3. Determine where your garden will be located. Since I’ve lived in an apartment for many years, I’ve gone through a variety of small-space (or no-space) gardening options. I had a balcony that was mostly shaded so it wasn’t a viable gardening space for our tomato-and-basil-filled diet. The option I jumped upon was to go with a community garden. Back then, it wasn’t as popular as it is now so there were plenty of open spaces. People even made fun of me and asked why in the world would I wanted to go through all the trouble of dragging my seeds, plants and gardening tools over to an open space where I wouldn’t be able to actually see my garden at all times. Now, community gardens are all the rage. In an era where people are downsizing from larger to smaller homes or even apartments, as well as the need for the feeling of community, these gardens are great opportunities to see wildlife and natural vegetation in the middle of an urban area, as well as teach children all about the cycle of life and the elements of seasonal growing, harvesting and eating. Check your local (city or township) park or recreational district office for details, as the gardens are usually reserved through them.
Last year I opted out of the community garden in order to save gas (our nearest community garden is almost 10 minutes away). Instead, I created a container garden on my balcony and was able to grow a nice variety of herbs, edible flowers and berries.
4. Start your seeds indoors. I began starting seeds indoors even while living in an apartment. It takes a bit of sacrifice of space, as we cleared out an entire bookshelf in our office and placed flourescent lamps on our baby seedlings to watch them grow quite nicely before transferring them to our community garden. If you have a basement or a southern exposure window, you’re probably going to have an easier time to start seeds indoors. With a nice, bright window you can even grow them in the most eco-friendly (and economically-frugal) way possible, like I did here.

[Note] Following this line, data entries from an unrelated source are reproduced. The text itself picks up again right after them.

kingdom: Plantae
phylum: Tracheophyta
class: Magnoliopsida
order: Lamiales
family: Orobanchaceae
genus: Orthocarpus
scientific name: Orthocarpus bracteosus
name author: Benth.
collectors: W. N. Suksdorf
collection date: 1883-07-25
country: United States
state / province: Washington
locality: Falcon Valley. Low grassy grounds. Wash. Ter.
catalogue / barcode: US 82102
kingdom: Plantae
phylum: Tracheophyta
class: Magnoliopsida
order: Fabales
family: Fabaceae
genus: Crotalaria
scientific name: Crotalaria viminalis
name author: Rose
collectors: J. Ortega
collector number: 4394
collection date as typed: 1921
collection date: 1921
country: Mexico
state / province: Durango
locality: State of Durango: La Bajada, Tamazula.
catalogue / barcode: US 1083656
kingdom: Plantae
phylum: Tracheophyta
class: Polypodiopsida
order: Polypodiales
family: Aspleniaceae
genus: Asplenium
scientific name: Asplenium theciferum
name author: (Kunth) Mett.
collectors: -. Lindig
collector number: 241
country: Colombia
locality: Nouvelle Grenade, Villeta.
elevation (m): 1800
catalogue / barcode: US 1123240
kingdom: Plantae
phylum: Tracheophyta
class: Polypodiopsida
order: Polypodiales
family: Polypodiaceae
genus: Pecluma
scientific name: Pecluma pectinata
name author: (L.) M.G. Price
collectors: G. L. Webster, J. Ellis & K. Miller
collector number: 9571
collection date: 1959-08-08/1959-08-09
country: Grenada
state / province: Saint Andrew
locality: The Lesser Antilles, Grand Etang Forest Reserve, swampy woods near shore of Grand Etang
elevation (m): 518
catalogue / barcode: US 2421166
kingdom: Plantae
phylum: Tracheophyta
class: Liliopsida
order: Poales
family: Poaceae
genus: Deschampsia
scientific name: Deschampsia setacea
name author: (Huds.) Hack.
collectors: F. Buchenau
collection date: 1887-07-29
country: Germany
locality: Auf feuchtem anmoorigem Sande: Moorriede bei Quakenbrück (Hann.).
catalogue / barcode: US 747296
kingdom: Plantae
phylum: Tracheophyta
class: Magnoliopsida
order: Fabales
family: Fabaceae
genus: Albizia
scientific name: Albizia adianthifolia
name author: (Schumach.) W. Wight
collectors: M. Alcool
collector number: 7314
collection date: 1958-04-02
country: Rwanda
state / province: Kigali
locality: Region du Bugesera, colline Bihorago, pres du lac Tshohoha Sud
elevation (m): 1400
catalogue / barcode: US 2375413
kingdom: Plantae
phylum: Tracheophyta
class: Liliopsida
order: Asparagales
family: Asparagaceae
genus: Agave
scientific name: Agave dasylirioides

Italian Cantaloupe Seeds Saved from Summer 2010
Small Organic Zucchini (Green-Striped) Seeds Saved Last Week
5. Stay in touch with other gardeners. Talk to people with like interests, either online or in person. Local garden stores, botanic gardens and universities often have lectures about gardening–and a host of volunteers who love to talk about their past successes and give tips for your own garden plans. If you’re on social media sites like Facebook or Twitter, you can often find great tips and ask questions of some of my favorite gardeners and gardening experts like these:
Life on the Balcony– wonderful website with how-to videos and Twitter updates about what’s on her site @LifeontheBlcny
Cold Climate Gardening– just like its name, if you live in a cold climate this is an amazing resource for newbie and experienced gardeners.
Martha Stewart Gardening– Martha Stewart is synonymous with every good thing related to home and gardening. Her website can be a bit daunting as there is a ton of information about gardening. I recommend the link highlighted because it takes you directly to information about planning a vegetable garden. If you have cable, you’re one of the fortunate few who can even watch her show now on the Hallmark Channel. I’m sure she’s going to have an amazing amount of information about spring gardening as the season approaches.
What’s on your gardening agenda this spring?